Шпонько только руками развел над пеленой тумана: — Да разве ж так поймешь? А вот почувствуете — сразу. Так что вы уж уважьте казачий круг, господин полковник…

И в этот самый миг брызнуло над лесом утреннее солнце, и обжигающе вспыхнула золоченая маковка колокольни.

Когда Дмитрий Алексеевич обернулся, Афанасия как не бывало. Но туман зашевелился, поднялся выше — достиг вислых усов, стариковски-растерянных глаз и буйной седой гривы.

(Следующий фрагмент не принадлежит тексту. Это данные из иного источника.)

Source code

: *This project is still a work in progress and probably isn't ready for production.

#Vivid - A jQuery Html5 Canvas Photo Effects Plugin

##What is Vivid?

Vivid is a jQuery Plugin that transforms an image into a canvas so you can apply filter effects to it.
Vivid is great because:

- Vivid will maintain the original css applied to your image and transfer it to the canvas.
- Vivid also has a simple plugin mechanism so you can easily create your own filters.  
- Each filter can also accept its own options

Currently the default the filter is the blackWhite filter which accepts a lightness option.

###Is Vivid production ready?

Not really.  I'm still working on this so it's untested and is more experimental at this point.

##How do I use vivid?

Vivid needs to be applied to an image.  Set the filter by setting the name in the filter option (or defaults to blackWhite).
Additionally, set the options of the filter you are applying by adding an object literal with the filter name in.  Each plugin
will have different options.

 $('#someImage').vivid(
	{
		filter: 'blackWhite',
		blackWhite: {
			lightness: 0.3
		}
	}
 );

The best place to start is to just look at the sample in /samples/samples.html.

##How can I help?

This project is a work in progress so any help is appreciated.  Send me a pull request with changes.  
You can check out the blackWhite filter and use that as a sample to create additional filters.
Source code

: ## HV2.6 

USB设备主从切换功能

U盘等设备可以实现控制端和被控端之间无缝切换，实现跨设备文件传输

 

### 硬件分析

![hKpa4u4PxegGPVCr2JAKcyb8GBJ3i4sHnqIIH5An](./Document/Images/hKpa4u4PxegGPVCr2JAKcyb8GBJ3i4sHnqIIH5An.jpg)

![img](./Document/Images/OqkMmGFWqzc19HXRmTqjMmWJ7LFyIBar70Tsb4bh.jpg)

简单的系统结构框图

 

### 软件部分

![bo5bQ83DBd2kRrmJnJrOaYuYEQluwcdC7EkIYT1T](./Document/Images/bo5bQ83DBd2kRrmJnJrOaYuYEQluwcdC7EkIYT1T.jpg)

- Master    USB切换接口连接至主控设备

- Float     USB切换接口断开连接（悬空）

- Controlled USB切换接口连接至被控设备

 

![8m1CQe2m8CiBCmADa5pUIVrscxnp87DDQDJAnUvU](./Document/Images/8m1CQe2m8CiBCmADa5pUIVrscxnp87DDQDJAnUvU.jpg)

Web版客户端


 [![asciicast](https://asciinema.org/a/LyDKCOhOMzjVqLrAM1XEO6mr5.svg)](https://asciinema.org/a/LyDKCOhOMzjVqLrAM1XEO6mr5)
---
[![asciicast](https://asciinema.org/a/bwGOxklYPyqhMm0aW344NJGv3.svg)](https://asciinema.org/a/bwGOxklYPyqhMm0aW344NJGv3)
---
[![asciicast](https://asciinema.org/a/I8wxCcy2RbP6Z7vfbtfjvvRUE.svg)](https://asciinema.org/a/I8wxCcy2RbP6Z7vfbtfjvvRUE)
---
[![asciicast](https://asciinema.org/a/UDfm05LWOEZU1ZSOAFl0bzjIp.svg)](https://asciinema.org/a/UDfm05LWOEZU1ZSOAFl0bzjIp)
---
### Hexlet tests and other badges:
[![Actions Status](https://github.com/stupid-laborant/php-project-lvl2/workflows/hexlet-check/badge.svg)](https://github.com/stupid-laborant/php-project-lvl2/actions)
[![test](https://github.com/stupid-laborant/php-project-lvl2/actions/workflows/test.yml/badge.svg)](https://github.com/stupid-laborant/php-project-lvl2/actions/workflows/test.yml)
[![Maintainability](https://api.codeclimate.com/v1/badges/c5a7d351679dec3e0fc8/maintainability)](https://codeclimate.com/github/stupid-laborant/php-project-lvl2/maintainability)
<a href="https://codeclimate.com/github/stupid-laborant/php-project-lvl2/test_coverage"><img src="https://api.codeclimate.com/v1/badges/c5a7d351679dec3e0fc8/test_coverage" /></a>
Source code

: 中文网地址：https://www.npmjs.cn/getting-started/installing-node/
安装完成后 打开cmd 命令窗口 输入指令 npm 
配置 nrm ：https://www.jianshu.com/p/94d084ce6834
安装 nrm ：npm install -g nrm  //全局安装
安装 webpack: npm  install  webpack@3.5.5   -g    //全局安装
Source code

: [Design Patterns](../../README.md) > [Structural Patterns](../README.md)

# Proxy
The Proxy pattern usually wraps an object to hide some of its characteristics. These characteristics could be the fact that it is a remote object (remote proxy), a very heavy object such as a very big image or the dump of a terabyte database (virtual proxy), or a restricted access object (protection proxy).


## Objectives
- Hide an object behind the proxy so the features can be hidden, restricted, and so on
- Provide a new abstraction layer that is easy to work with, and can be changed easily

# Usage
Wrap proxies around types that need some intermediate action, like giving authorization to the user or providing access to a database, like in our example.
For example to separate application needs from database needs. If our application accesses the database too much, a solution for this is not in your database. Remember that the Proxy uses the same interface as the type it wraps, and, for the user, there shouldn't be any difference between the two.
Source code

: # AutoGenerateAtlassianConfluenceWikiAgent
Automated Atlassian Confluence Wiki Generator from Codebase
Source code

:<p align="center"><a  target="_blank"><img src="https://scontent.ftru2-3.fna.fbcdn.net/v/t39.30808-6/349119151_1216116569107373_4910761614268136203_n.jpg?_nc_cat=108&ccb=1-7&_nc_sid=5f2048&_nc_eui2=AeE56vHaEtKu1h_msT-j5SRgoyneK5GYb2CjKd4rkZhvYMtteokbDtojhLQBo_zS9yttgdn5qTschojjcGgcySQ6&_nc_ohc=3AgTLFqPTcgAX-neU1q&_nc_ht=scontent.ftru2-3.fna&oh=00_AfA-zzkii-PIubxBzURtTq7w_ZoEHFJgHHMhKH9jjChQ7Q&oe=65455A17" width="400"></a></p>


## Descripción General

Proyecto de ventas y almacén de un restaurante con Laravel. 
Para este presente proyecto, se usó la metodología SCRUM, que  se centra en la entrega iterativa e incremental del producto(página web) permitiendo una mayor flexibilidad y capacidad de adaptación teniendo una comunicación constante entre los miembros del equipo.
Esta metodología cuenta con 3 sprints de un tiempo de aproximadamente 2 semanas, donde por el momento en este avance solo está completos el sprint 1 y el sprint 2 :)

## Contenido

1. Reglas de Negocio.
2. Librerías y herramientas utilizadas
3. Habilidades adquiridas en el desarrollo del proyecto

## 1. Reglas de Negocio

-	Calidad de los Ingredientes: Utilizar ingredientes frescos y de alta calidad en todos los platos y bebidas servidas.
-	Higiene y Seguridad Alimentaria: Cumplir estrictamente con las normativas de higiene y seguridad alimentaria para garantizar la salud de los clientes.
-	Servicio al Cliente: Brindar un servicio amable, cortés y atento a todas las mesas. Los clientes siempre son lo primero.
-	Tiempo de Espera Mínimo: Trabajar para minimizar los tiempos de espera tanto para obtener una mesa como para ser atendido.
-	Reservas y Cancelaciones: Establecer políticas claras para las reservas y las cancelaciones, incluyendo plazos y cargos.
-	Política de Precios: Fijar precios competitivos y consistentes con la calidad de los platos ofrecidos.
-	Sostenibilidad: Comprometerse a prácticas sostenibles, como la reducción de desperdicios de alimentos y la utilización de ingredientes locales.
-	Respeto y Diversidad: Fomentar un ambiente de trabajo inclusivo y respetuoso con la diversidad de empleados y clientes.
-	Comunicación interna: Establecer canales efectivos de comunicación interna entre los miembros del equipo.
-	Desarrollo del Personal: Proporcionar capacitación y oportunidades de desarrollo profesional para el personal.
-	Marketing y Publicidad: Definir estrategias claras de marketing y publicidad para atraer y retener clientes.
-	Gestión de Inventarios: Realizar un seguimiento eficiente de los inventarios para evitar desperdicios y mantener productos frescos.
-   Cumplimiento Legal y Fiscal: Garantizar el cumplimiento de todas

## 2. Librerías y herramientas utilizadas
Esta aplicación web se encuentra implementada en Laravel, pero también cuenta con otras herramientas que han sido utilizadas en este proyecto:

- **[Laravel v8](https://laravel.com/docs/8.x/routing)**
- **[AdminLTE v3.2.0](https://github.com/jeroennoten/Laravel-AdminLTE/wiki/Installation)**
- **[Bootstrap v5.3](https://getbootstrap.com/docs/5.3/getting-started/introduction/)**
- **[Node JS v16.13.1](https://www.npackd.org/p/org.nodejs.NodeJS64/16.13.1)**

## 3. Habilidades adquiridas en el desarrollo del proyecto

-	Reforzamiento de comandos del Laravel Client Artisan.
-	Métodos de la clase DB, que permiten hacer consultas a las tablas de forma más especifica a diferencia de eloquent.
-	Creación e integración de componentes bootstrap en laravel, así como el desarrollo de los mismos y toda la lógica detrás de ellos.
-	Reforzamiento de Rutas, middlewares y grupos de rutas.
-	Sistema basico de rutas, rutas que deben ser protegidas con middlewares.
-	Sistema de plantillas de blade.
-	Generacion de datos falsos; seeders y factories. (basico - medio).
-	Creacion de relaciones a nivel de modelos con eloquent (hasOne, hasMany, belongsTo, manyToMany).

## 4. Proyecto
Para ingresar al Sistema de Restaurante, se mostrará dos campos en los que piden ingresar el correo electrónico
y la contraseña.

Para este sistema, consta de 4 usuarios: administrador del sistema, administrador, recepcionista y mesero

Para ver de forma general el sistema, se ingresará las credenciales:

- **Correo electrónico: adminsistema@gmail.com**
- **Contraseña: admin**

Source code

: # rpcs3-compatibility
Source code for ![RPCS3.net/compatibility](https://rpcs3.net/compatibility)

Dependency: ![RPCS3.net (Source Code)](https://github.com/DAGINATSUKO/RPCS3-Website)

Рубан не видел ничего и видел тьму безликих всадников на жесткокрылых, с пронзительным злым взглядом, конях, и одновременно — зная, как это далеко, — воинов, сцепившихся в смертельном объятии у огромной, серебром отливающей колесницы, и темнолицего, ужасного, на подземном троне…

Туман поднялся.

Дмитрий Алексеевич, тяжко хромая, повернулся и по своим следам, ясно видным на влажной траве, пошел к дому.

Мальчик и девочка еще спали, Дмитрий Алексеевич перекрестил их, спящих, и прошел в кабинет.

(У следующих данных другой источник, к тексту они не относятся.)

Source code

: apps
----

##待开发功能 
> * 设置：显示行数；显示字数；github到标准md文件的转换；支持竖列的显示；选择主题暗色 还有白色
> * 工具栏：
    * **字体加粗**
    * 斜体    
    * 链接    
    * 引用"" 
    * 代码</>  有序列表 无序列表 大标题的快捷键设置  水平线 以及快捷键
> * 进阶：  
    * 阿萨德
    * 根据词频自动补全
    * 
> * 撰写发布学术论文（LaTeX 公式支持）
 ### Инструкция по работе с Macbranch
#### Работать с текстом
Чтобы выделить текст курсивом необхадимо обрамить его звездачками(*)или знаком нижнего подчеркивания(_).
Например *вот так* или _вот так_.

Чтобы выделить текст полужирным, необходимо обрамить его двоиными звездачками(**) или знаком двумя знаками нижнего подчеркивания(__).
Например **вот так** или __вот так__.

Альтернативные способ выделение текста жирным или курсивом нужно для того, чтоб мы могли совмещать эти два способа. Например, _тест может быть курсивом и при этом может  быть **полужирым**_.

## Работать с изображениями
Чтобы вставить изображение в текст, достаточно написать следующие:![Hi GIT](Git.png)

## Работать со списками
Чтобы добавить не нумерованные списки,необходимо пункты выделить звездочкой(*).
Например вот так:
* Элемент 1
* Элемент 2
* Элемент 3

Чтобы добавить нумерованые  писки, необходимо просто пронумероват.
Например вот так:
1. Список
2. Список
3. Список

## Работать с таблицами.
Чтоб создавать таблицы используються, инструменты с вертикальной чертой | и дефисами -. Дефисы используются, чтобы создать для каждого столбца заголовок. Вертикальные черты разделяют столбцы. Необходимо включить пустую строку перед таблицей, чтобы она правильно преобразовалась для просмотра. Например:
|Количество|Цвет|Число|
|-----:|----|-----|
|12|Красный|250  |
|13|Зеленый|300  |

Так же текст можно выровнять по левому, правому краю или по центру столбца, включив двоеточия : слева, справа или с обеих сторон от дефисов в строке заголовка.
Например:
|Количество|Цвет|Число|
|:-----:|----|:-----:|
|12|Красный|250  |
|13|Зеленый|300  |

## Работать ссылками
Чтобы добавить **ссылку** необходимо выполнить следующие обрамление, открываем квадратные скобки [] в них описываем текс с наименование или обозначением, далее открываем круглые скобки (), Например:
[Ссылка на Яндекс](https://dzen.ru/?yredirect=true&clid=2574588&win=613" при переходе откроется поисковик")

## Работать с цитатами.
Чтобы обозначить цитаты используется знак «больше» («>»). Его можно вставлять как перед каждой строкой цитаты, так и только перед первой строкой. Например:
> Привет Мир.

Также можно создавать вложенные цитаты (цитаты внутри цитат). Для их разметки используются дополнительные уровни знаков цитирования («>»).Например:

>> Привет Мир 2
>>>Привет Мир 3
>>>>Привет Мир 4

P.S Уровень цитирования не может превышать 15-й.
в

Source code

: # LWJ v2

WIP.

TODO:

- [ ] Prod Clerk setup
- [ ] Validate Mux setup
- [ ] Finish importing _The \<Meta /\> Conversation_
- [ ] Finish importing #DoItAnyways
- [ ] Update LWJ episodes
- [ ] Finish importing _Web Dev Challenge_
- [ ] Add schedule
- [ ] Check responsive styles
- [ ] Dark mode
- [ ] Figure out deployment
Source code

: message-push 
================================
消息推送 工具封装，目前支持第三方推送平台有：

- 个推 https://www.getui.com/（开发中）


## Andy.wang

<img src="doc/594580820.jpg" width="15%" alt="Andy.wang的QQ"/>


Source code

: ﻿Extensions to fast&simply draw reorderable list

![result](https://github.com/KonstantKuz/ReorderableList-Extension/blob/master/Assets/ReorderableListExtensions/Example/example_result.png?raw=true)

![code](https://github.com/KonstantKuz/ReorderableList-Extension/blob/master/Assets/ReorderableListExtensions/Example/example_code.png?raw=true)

Взял Библию, раскрыл наугад (раскрылась на Экклезиасте) и опустился в кресло, глядя невидящими глазами на текст.

Вошедшей Мари с порога, резким стариковским тенором: — Маша, я сегодня умру.

— Господь с Вами, Дмитрий Алексеевич, — отозвалась Мари, а потом взгляделась в его лицо и тоже побледнела.

— Не перебивай. Я есаула своего встретил. Убитого. Палкой махнул поперек — нет его, а разговаривал, как с живым. Зовут меня, а ежели зовут — не задержусь. Сашку же — в священники отдай. Много крови на роду. Пусть отмаливает.